**WORK ITEM:** List each line in the rows below that contains the word "What".

DATA LISTING section start

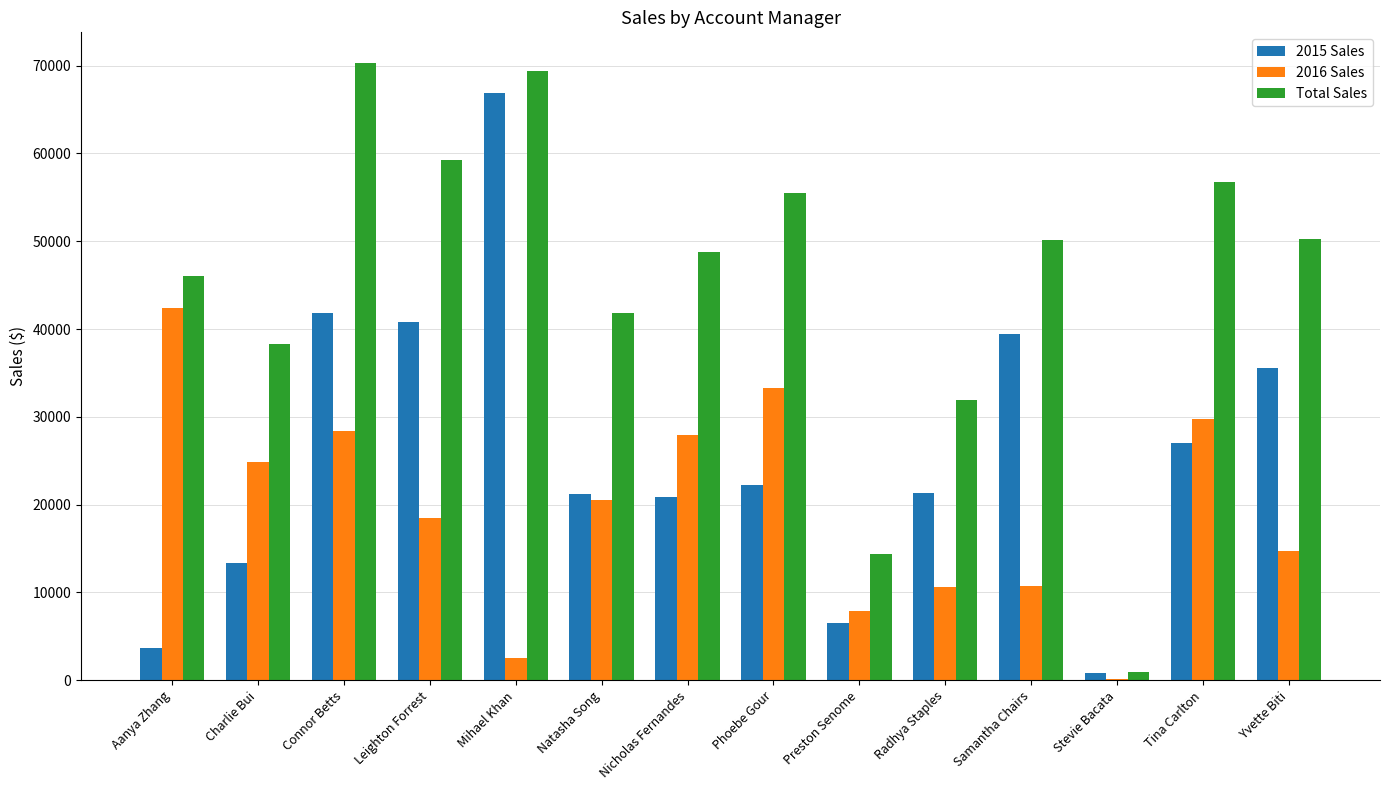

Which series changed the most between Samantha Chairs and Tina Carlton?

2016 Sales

DATA LISTING section end
DATA LISTING section start

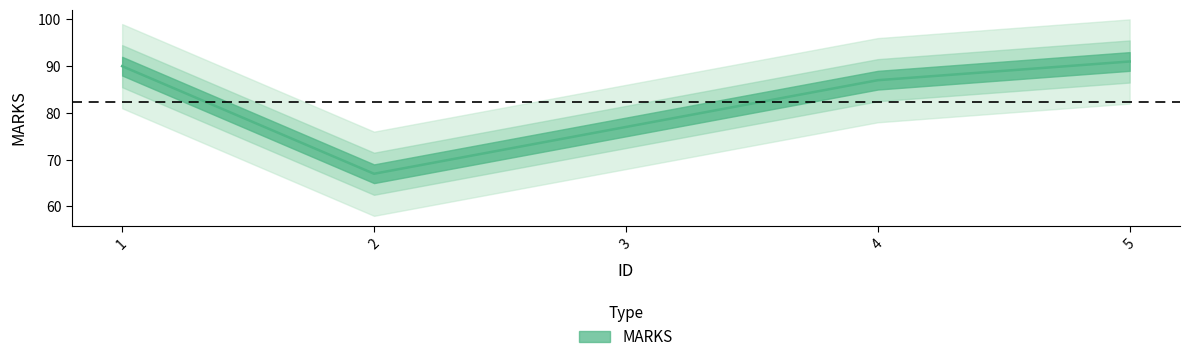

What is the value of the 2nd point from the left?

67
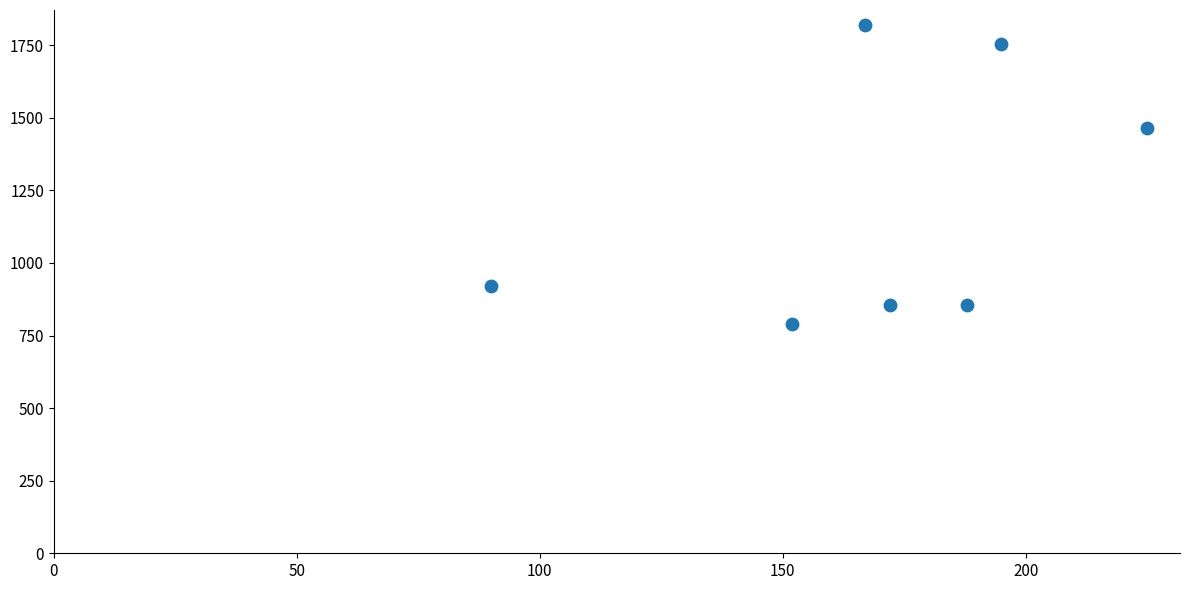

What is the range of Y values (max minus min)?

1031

DATA LISTING section end

**WRITTEN REPLY:**
What is the value of the 2nd point from the left?
What is the range of Y values (max minus min)?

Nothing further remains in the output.